I’m not a hummus expert. In fact, I’ve referred to a guide to making Nisha Bora’s best hummus, so it’s not well equipped. You can find her recipe at this link: The best hummus.. She breaks down the process of making creamy hummus, simplifies it for non-hummus professionals, and works on important elements for traditional hummus. I used her recipe as a rough guide and tailored it to her own tastes. I also tried to find a reference about where the hummus originally came from, but there is some controversy about where it came from and therefore provides resources to check it. (((Click here for detailsThere is a conversation about the claim that it comes from present-day Egypt, and from Syria, based on the Torah, especially the ancient cookbooks that mention it in Ruth.

How can we make this hummus unique to West Africa?

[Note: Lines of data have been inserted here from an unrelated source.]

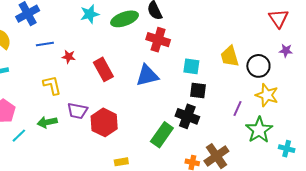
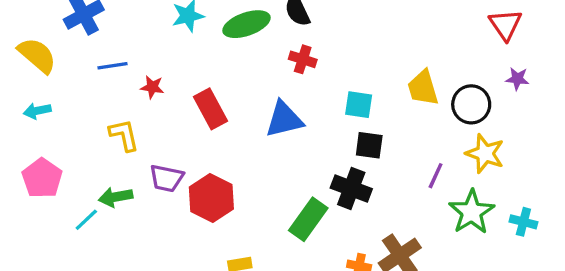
red cross: (158, 40) -> (303, 59), size x0.7
cyan line: (19, 136) -> (86, 220), moved
cyan cross: (287, 149) -> (523, 222), moved

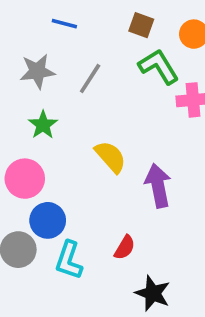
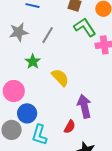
green star: (43, 125) -> (33, 62), moved
purple arrow: (158, 186) -> (84, 106), moved

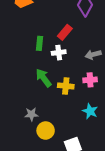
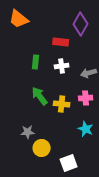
red rectangle: (65, 32) -> (61, 42), moved, turned 56
white cross: (59, 53) -> (62, 66), moved

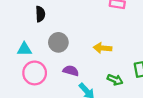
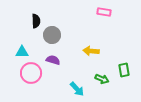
gray circle: (58, 42) -> (52, 35), moved
purple semicircle: (71, 71) -> (53, 60), moved

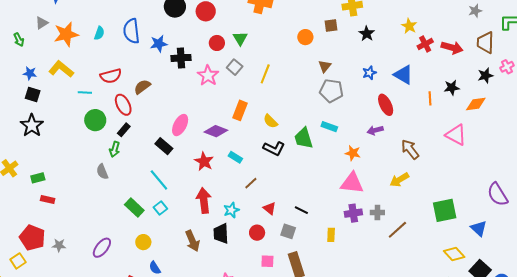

The base of this recipe is Bambara beans, which have a flavor very similar to chickpeas. Following this, I would like to introduce some tahini that Africa also claims. I didn’t want to complicate the recipe, so I left lemon juice, salt and pepper. To add a spicy kick, I used Melegeta Pepper or a better known paradise grain. This spice is known as fake pepper — it’s not part of the Schinus molle family, but it has some fever. It has been used for centuries as a spice in many West African cuisines. Topping with bright red palm oil, fried onions, garlic and dawadawa to increase resistance.

Alternative

This dish is highly customizable. You can retain the elements of the material and exchange some for more available materials. I recommend that people try and shop for these ingredients at their local West African store (check my FAQ for more information) and buy some of these ingredients. Paradise grains can be omitted and replaced with more black pepper. You can also adjust the salt and tahini levels to your liking. Bambara groundnut, Dawa, and red palm oil have a unique flavor and are recommended for those who are particular about it. For more information on Grains of Paradise, see this blog post. Check out this blog post for more information on red palm oil.

How to make hummus

material

  • White Bambara Groundnut 230g
  • 1/2 teaspoon baking soda
  • 1 lemon and 1/2 lemon juice (use less to reduce lemon flavor)
  • 1/2 teaspoon of freshly ground black pepper
  • 1/2 teaspoon of freshly ground paradise **
  • 4 pieces of garlic
  • Tahini 1/2 cup
  • water
  • salt
  • 1/4 cup of red palm oil
  • 1 small finely chopped shallot
  • 1/2 teaspoon Dawadawa powder

Instructions

1

1. Soak Bambara groundnuts in plenty of water and baking soda the night before. Baking soda begins the process of breaking down the outer layer of Bambara groundnut.

2

2. The next day, rinse the beans and boil in 4 liters of water for 1.5 hours or until tender. You can also use a pressure cooker to cook these beans. Cook the beans in about 2 liters of water for about 30 minutes.

3

3. When the beans are nicely tender, put them in a food processor and process for a few minutes.

Four

4. Add tahini, lemon juice, 3 pieces of grated garlic, peppercorn and grains of paradise and re-treat until smooth.

Five

5. Add salt to the taste. Added about 1 / 2tsp.

6

6. To thin the mixture, I poured some water (4 tbsp) to loosen the texture. Add more water for a looser texture.

7

7. When you have hummus, spread it on a plate and transfer it to oil.

8

8. In a pan, heat the red palm oil until it melts. Add onions, dawadawa and 1/4 teaspoon salt and fry for a few minutes. It rains lightly on the hummus.

9

9. Serve with your favorite vegetables or chips. I served with tostones.

Note

** For paradise grains, you can replace it with black pepper.